Monotonicity of the estimating function can be imposed by employing a basis consisting of monotone functions. Ramsay (1988) uses integrated M-splines which, when combined with nonnegative regression coefficients, yield a monotone spline. These integrated M-splines are called I-splines. The basis functions for I-splines are not linearly related and they are 0 for values smaller than L and 1 for values greater than or equal to U. The resulting piecewise polynomial is continuous but not differentiable at the endpoints. The choice of the polynomial order and of the knot values are crucial for successful usage of regression splines. Wegman & Wright (1983) summarize practical recommendations for M-splines, while Ramsay (1988) does so for I-splines. In general the knots should be chosen in regions where the relationship changes most markedly. A useful preliminary knot placement is to position a single interior knot at the median, two interior knots at the terciles, three at the quartiles, and so on. The order of the piecewice polynomials is usually taken to be 2 or 3.
The values for which the basis functions are calculated must be specified by the X parameter. The values of the basis functions are saved with the BASIS parameter, while the first order derivatives of the basis functions can be saved by setting the DBASIS parameter. The BASIS and DBASIS pointers are redefined in the procedure. If a value in the X parameter coincides with an interior knot and the basis function or its first order derivative has a discontinuity at that value, it should be remembered that the functions are continuous and differentiable from the right.
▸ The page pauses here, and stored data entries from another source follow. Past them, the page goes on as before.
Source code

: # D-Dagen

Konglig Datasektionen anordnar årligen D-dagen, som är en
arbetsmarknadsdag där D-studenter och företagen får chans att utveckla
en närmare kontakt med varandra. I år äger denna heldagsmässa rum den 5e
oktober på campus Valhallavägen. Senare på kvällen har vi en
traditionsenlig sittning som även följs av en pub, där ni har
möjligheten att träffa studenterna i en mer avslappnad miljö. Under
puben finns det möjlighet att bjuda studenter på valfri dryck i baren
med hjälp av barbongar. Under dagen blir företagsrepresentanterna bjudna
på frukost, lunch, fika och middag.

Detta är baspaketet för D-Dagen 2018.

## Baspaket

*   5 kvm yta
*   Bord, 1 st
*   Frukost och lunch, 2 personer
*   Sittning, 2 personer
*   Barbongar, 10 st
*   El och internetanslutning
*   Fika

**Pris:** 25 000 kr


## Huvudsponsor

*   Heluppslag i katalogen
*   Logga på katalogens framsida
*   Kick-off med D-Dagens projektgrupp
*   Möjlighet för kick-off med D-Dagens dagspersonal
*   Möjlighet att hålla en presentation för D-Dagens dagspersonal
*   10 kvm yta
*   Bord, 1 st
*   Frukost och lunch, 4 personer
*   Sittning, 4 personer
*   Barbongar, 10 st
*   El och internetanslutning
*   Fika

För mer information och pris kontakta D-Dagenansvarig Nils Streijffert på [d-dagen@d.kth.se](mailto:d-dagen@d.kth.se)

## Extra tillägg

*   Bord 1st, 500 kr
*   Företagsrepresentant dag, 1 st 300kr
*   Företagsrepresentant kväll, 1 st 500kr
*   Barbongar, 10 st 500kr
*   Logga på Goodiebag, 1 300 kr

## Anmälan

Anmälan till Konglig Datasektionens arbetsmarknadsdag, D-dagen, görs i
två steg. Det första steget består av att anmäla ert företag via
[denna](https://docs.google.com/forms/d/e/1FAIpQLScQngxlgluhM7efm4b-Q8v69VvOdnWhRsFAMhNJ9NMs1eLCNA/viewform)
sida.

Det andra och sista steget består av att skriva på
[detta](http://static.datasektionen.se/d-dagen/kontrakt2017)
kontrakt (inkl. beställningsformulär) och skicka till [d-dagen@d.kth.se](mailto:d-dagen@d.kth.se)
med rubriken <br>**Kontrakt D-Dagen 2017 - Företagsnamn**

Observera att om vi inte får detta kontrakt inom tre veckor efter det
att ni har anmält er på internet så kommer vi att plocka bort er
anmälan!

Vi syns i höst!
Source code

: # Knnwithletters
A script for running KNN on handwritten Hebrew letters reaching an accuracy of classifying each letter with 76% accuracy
The interior knot sequence must be set with the KNOTS option and the ORDER option can be used to specify the order of the piecewise polynomials. The TYPE option determines which spline basis is calculated. The interval [L, U) for which the basis functions are non-trivial can be specified by the LOWER and UPPER options. If these are unset the following values are used:
CALCULATE LOWER = MINIMUM(X)
CALCULATE max = MAXIMUM(X)
CALCULATE UPPER = max + ((max.EQ.0) + ABS(max))/500000
In this case the UPPER value is such that max is just in the interval [L, U). The NOMESSAGE option can be used to suppress warning messages which are printed when the KNOTS variate has replicated values and when the interval [L, U) does not overlap the range of X values.
Options: KNOTS, ORDER, TYPE, LOWER, UPPER, NOMESSAGE.
Parameters: X, BASIS, DBASIS.
Method
Basis functions for M-splines are calculated by a recurrence relation from Ramsay (1988). These basis functions are multiplied to give B-splines or summed to provide I-splines. Note that unlike Ramsay (1988), the order of the spline is here defined as the order of the piecewise polynomial.
Action with
RESTRICT
The variates contained in the BASIS and DBASIS pointers are restricted in the same way as the X parameter. Values in the units excluded by the restriction are set to missing. Restrictions on the KNOTS variate are ignored.
References
de Boor, C. (1978). A Practical Guide to Splines. Springer-Verlag. New York.
Ramsay, J.O. (1988). Monotone regression splines in action (with discussion). Statistical Science, 3, 425-441.
Wegman, E.J. & Wright, I.W. (1983). Splines in statistics. Journal of the American Statistical Association, 78, 351-365.